Monday, Nov. 27, 2000
The Real Winners: Black Voters
By Jack E. White
His grandiloquence the Rev. Jesse Jackson maintains that "I've never seen such a wholesale machinery of disenfranchisement at work" as what occurred in Florida on this Election Day. It was, he says, "a 10 on a scale of 10" in the degree of voting-rights abuses, worse than Selma, Ala. Though that is an exaggeration, since no one was murdered for the right to vote in Florida during last week's balloting, as they were in Selma, Jackson has a point. In Florida, black college students came to the polls with their registration cards but were turned away because their names were not listed on the voting rolls. In some black neighborhoods cops set up intimidating roadblocks near polling places to check IDs. Some voters who applied for absentee ballots never got them, while others who came to the polls were told that they had already voted absentee and were turned away.
In all, by the estimate of civil rights attorney Penda Hair of the Washington-based Advancement Project, "hundreds, maybe thousands" of votes were affected, more than enough to have swung a razor-thin election. Whether all this was the result of a racist plot or a by-product of insensitive police work and the incompetence of precinct workers remains to be investigated by the Justice Department. But in a sense, any skulduggery the feds discover will be beside the point, a mere footnote to the triumphant story of how this year the black vote came of age, thanks largely to Jesse Jackson. Lord knows he has his flaws, and over the years I've had plenty to say about them. But when it comes to turning blacks out on Election Day, Jackson is the undisputed champion. Without him and the millions of black votes he helped deliver, says political scientist Ronald Walters of the University of Maryland, "we'd have been planning George W. Bush's Inauguration since Election Day."

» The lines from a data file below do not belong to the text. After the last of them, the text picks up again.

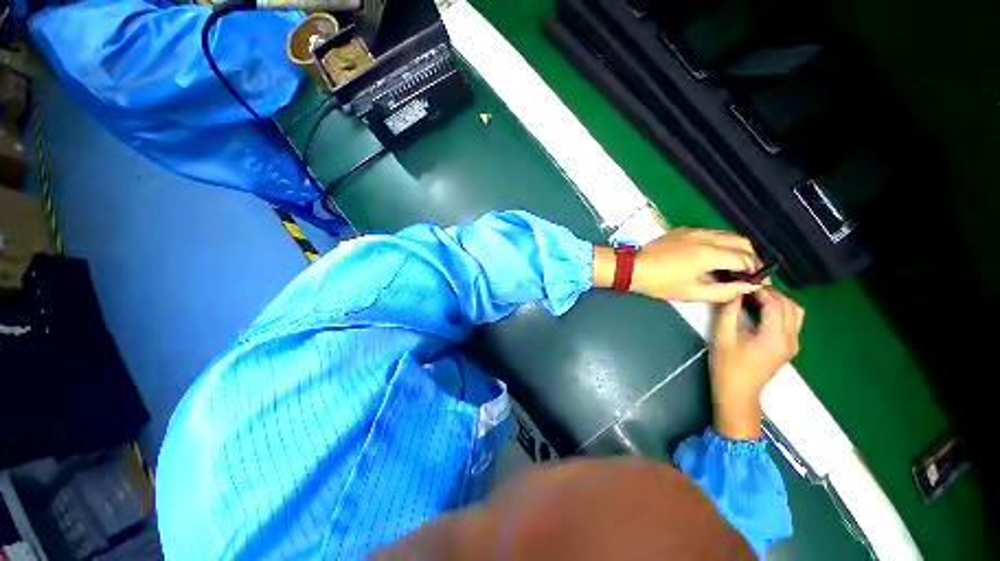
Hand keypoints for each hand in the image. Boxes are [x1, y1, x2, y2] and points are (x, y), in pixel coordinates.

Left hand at [593, 229, 766, 301]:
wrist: (633, 268)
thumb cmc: (661, 283)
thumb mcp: (693, 292)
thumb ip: (725, 291)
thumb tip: (750, 287)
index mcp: (710, 253)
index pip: (746, 258)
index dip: (756, 271)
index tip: (757, 281)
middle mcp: (706, 237)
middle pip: (742, 242)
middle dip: (750, 257)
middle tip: (746, 273)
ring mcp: (694, 231)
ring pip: (727, 235)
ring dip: (736, 248)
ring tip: (731, 265)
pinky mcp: (683, 230)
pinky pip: (711, 233)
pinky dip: (720, 242)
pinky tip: (712, 256)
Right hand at [710, 288, 803, 439]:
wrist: (738, 392)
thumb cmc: (727, 364)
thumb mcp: (723, 336)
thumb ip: (729, 312)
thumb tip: (734, 292)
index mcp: (774, 336)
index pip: (775, 304)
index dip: (761, 290)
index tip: (744, 282)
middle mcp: (790, 339)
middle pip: (790, 306)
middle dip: (772, 293)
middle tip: (749, 288)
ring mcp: (793, 344)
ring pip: (796, 313)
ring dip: (779, 301)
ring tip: (757, 298)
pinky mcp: (789, 348)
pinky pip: (792, 322)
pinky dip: (781, 311)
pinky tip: (762, 311)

Just look at the numbers, especially in the all-important swing states. In Florida, the most crucial of them all, black votes constituted 15% of the turnout, up from 10% in 1996, even though they make up only 13% of the state's voting-age population. In Missouri, black turnout rose from 5% of the total turnout in the last election to 12%--not enough to keep the state out of Bush's column but assuring the election of the late Democratic Senate candidate Mel Carnahan (his widow will serve his term). Blacks in Tennessee, says political scientist David Bositis, "can't be blamed" for the Vice President's loss of his home state. Their share of the turnout leaped from 13% to 18%. In every one of these states and nationwide Gore received more than 90% of the black vote, rivaling the margins enjoyed by Bill Clinton, who some of us fondly call the "first black President."
Indeed, when all the numbers are in, it could turn out that Gore got more black votes than any other candidate in history, a fact that's all the more amazing because black voters aren't especially enamored of the Vice President. Some agree with Georgia Congresswoman Cynthia McKinney's unfair gibe that the Vice President suffers from a low "Negro tolerance level" because, until he named Donna Brazile as his campaign manager, he had not included many blacks in his high command. Others were infuriated when he sided with the anti-Castro fanatics in Miami on the Elian Gonzalez affair, suggesting that he thought refugees from Cuba should be treated better than those from Haiti. But for most black voters, Bositis says, this was less an election about Gore than about "aggressively asserting their self-interest."
It was also about a new level of political organization and effort. This year, Jackson says, he traveled more on Gore's behalf than "I did in either of my own campaigns" for President, making more than 300 appearances since August, including 13 days in Florida. His efforts meshed with an unprecedented get-out-the-vote campaign mounted by the N.A.A.C.P., which used some of the $10 million it received from sources it will not name to broadcast heavy-handed TV spots asserting that George W. Bush's failure to sign new hate-crimes legislation was the equivalent of dragging Texas murder victim James Byrd to his death all over again. Two black members of the Florida legislature, Kendrick Meek and Tony Hill, traveled to more than half the state's 67 counties to promote a voter-education project called "Arrive with Five," in which they urged voters to go to the polls with at least four other people.
Finally, there was what T. Williard Fair, a flamboyant Bush supporter who heads the Miami Urban League, calls "the fear syndrome," which involved painting Bush as a racist bogeyman by, for example, sending out false e-mail messages claiming that Bush had shut down historically black colleges in Texas. Such scare tactics were shameful and unneeded. Given the Clinton Administration's track record of defending affirmative action, reducing black unemployment to an all-time low and appointing the most diverse Cabinet in history, it should have been easy to sell Gore to African Americans as something better than the lesser of two evils. From now on, blacks will be a voting block that neither Republicans nor Democrats can afford to ignore.